● **Work item**
In the entries below, how many lines hold the string "middle"? Give only the number.

### Supplied material

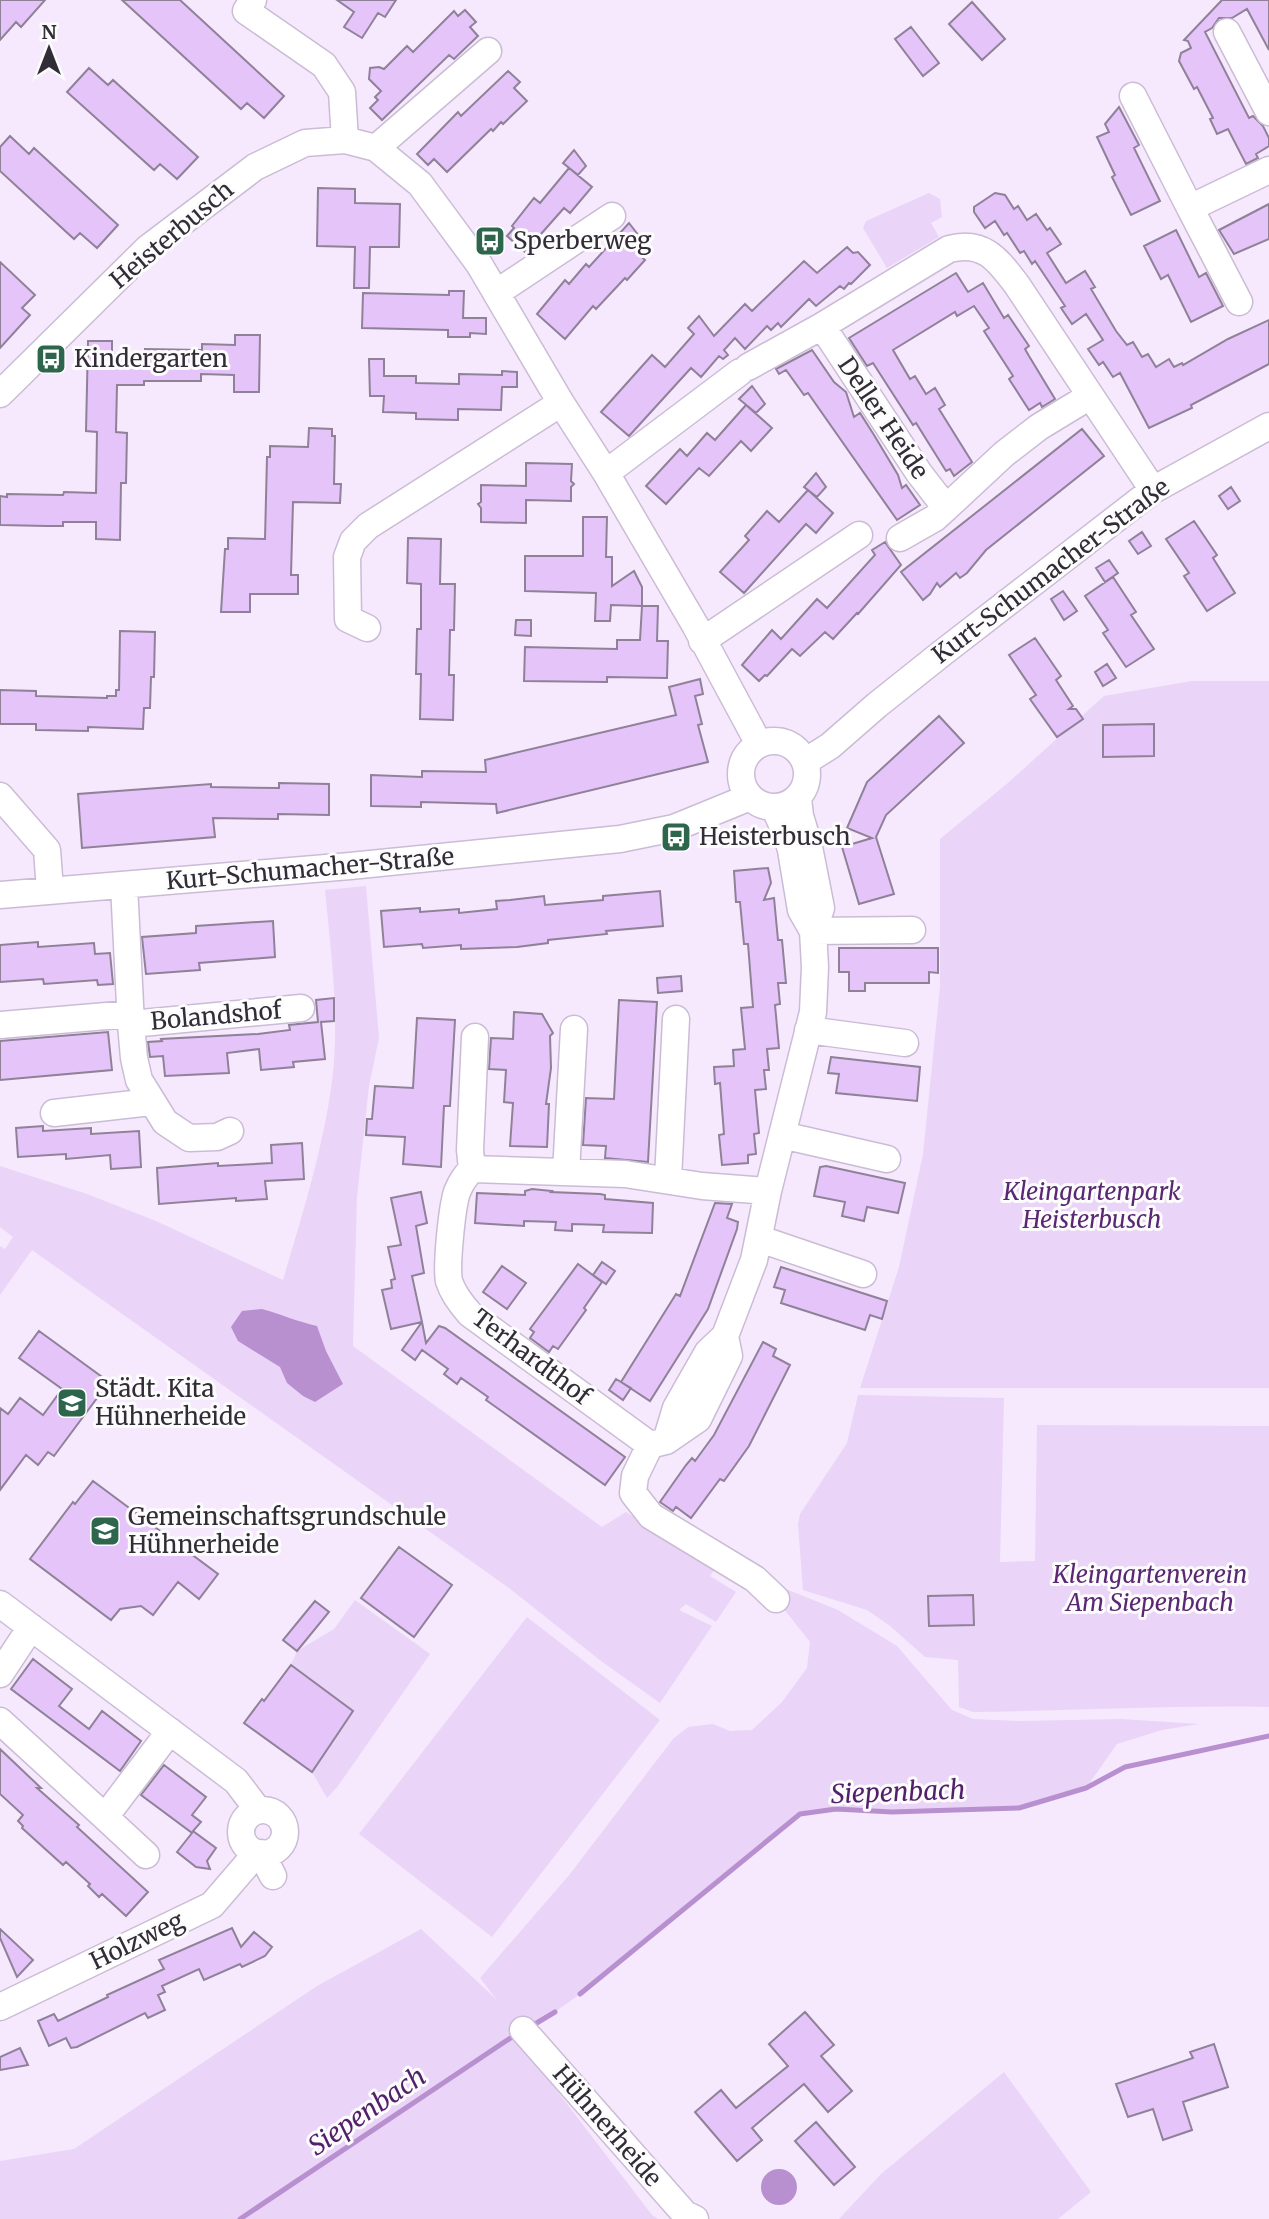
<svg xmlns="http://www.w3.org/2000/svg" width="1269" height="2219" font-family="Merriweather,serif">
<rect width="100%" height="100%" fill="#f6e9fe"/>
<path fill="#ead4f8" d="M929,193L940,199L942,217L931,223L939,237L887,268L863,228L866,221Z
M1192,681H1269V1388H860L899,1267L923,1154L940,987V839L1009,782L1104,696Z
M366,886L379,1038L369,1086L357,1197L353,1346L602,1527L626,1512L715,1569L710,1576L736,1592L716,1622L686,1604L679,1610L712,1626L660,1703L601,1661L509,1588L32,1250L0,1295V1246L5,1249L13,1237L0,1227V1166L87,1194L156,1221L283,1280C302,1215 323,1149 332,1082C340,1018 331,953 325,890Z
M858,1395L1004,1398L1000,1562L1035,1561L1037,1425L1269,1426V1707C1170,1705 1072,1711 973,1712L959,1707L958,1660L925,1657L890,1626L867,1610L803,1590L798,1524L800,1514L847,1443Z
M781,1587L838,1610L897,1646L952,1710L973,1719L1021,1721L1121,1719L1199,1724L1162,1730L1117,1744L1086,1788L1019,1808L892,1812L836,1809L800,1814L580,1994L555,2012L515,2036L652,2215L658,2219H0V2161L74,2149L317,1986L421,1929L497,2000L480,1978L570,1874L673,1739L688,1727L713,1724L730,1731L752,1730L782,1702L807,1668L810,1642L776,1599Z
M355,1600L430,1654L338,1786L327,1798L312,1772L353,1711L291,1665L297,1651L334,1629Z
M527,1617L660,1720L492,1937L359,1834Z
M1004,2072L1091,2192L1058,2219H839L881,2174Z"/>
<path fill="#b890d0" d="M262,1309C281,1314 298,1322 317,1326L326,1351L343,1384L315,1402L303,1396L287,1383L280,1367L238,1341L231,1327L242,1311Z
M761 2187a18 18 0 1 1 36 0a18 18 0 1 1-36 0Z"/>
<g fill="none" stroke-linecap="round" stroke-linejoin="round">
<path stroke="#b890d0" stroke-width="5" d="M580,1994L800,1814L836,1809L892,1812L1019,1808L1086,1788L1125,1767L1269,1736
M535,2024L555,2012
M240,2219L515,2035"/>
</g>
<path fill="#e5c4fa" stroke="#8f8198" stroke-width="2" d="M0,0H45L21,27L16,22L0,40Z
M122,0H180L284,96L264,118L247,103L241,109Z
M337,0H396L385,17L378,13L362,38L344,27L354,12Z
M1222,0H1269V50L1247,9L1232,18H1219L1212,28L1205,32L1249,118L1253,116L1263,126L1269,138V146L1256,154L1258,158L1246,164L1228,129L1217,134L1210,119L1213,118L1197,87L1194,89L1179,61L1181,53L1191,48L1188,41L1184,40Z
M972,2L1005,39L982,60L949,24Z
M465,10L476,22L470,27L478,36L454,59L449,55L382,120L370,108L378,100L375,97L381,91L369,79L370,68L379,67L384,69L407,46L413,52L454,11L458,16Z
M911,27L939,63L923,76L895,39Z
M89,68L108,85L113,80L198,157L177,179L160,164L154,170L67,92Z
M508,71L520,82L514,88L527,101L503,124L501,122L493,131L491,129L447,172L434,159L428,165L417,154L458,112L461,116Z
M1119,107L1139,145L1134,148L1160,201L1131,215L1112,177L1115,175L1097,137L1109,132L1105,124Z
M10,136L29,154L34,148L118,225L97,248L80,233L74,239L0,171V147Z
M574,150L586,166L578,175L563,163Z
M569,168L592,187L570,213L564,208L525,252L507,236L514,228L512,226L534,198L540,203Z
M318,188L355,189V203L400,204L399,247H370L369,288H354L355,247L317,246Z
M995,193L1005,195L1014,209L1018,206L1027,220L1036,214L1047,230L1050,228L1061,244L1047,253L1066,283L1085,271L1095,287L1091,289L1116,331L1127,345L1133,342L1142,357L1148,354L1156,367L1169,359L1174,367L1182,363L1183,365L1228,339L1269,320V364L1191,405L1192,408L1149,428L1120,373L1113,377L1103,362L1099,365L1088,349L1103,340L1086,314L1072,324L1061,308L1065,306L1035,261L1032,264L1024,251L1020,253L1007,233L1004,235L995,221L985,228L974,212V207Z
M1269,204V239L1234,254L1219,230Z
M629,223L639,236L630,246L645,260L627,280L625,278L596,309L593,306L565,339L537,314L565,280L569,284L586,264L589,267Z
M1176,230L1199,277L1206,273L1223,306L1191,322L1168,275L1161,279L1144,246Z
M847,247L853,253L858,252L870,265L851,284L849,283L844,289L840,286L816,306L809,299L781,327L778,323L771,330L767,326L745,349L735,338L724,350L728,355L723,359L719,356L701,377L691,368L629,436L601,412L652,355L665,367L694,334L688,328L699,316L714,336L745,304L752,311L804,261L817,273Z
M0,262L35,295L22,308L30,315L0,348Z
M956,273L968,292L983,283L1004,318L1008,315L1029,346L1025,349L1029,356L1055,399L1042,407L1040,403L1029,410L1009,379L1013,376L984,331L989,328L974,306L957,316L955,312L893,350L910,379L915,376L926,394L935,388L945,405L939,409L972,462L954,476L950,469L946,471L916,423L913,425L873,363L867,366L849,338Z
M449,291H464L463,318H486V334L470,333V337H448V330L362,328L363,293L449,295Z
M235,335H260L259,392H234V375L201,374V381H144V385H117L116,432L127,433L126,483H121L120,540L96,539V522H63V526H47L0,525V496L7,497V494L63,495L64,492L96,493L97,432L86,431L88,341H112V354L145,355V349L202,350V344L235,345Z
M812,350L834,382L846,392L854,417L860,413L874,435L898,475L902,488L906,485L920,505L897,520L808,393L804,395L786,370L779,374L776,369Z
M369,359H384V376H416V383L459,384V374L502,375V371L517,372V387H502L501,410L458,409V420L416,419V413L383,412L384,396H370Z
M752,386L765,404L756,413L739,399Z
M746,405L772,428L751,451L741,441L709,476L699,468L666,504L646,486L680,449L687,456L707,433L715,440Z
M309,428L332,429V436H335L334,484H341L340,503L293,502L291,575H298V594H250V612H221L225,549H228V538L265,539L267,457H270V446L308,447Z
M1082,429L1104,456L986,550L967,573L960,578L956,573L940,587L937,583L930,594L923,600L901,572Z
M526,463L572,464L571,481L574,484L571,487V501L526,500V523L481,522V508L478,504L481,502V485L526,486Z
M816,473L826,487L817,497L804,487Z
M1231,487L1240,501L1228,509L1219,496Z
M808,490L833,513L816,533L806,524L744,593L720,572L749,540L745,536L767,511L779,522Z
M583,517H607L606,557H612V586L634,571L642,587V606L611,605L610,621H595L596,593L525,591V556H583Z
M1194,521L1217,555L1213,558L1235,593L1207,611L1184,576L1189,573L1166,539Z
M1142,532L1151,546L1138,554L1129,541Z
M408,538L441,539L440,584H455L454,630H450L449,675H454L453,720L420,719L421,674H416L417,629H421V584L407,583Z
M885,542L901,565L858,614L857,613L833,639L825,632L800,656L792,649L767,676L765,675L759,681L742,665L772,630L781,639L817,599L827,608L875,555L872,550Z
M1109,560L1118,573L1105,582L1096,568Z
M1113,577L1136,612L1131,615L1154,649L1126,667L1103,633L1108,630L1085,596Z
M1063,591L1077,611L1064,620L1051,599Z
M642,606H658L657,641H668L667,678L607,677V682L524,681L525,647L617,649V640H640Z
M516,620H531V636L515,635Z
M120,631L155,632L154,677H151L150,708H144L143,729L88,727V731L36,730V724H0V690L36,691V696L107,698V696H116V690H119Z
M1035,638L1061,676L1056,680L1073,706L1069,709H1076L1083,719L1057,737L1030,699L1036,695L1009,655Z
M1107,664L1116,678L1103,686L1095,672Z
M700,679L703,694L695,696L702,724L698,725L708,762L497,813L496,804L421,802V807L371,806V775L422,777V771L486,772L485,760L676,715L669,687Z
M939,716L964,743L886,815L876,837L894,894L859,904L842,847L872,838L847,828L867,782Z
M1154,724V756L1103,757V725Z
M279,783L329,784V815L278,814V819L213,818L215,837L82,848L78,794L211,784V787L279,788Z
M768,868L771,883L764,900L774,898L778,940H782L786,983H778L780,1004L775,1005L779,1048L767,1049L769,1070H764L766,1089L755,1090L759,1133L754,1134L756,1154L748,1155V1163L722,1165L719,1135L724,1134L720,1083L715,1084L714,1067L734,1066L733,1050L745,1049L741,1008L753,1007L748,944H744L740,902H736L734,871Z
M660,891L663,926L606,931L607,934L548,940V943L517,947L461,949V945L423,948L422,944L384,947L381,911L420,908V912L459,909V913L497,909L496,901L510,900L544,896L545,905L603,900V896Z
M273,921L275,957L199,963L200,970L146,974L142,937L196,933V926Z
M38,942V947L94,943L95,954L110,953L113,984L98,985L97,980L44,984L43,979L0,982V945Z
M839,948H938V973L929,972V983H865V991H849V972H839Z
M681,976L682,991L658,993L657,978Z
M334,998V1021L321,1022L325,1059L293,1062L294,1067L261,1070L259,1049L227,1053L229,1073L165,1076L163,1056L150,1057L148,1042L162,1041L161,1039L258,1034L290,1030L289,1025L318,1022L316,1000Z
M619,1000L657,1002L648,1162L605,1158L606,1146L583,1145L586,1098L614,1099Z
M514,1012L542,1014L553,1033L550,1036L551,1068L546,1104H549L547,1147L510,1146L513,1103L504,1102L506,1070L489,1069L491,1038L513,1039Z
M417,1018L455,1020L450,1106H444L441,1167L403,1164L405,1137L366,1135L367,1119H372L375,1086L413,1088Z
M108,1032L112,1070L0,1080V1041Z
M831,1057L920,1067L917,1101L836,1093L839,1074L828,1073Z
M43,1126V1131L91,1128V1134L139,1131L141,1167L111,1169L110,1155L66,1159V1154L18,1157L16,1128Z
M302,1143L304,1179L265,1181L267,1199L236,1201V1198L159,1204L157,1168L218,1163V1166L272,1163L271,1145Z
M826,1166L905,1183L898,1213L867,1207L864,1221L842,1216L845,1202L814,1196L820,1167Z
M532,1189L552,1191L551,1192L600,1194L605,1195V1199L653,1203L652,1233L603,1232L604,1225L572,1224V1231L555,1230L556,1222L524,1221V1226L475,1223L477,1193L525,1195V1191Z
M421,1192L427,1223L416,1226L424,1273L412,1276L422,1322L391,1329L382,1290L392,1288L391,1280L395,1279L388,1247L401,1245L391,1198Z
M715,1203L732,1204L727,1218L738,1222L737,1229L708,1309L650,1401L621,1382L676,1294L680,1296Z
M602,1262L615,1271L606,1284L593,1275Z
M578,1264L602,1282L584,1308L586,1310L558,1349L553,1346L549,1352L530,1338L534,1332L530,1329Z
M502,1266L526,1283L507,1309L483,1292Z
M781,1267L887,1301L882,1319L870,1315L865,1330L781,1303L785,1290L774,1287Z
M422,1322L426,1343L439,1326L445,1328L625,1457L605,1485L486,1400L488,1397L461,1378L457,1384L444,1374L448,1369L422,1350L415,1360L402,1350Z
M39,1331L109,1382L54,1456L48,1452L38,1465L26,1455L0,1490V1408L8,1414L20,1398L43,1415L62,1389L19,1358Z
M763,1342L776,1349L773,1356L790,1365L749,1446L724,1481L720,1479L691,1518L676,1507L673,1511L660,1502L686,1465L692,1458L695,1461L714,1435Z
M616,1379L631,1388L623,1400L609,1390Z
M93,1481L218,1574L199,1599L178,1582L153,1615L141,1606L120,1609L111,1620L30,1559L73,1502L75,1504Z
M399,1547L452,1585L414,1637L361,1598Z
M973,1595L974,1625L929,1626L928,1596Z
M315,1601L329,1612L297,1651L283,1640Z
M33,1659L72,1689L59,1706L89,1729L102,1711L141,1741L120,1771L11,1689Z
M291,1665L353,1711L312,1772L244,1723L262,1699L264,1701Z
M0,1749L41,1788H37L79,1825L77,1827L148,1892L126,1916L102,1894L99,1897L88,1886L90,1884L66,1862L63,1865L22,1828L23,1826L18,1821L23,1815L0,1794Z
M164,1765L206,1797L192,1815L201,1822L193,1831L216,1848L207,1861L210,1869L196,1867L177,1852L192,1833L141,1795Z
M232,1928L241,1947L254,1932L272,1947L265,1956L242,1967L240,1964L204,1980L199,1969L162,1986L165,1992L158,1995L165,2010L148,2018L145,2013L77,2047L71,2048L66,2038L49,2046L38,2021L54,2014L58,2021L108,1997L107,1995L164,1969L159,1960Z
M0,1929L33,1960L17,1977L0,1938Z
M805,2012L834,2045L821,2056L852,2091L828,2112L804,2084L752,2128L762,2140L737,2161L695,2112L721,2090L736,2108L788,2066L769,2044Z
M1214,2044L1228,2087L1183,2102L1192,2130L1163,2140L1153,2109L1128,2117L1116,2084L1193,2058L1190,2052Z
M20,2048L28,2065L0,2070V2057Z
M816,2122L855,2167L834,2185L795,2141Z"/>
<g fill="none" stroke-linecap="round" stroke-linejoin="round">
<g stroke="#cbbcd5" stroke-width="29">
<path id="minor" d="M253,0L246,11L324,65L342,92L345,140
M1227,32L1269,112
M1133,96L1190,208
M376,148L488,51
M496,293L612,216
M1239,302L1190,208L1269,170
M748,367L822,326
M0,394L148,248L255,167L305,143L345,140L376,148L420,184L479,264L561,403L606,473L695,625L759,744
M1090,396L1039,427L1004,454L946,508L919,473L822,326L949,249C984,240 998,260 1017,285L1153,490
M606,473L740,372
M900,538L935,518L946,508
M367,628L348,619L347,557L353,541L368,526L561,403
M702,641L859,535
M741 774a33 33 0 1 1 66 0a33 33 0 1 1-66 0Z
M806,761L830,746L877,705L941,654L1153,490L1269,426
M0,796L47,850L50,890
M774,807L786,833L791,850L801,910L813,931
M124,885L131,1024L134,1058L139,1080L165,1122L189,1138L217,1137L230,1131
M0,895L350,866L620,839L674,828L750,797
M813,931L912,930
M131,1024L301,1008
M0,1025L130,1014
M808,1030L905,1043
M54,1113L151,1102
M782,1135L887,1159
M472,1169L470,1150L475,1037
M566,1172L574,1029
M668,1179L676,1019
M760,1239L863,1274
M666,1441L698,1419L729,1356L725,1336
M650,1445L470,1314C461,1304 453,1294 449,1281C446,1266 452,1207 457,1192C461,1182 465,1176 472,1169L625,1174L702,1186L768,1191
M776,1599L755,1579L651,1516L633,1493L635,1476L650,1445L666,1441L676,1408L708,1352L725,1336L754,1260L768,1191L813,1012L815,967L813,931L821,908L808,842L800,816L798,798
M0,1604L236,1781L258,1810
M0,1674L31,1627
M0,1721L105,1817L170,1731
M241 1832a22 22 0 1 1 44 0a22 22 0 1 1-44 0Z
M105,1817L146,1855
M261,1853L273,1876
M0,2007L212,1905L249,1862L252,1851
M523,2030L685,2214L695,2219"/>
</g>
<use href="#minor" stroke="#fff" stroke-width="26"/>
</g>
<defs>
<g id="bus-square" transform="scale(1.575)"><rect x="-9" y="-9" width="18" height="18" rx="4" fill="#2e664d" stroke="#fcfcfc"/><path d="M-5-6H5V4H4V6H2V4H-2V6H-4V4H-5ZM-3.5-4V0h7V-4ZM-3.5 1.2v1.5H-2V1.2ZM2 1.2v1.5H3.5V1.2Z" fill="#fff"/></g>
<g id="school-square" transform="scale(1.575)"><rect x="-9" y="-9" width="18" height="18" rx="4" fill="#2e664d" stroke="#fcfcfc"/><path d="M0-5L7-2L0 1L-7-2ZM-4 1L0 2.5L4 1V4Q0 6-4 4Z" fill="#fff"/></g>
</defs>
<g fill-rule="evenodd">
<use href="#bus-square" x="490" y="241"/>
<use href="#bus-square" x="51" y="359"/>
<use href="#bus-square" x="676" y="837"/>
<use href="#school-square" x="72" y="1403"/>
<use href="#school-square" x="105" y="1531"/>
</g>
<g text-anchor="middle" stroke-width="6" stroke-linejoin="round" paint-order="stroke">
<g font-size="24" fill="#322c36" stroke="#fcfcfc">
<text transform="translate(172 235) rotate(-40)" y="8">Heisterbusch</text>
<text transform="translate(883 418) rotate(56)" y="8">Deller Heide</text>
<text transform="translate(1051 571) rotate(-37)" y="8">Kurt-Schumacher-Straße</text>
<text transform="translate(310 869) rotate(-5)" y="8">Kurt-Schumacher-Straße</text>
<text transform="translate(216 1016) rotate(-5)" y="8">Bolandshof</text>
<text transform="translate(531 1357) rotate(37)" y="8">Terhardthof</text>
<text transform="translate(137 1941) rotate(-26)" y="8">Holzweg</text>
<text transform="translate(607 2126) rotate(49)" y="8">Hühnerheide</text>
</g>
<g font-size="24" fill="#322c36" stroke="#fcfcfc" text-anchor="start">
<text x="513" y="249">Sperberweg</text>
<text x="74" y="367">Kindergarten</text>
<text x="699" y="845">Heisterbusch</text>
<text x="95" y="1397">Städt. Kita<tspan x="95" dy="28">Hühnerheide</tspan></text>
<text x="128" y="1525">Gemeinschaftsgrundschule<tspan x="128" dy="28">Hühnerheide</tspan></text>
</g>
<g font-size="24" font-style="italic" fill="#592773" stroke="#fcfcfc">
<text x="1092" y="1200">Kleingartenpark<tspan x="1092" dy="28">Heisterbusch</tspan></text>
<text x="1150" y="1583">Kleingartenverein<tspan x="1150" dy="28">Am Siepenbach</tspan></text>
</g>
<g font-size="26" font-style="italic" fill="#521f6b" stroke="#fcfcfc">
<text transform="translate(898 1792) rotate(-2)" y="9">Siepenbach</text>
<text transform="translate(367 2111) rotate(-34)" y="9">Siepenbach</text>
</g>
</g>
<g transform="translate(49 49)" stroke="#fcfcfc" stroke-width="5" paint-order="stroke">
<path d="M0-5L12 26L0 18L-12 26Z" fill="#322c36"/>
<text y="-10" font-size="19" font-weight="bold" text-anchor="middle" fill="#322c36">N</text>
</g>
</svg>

######

● **Answer to this problem**
2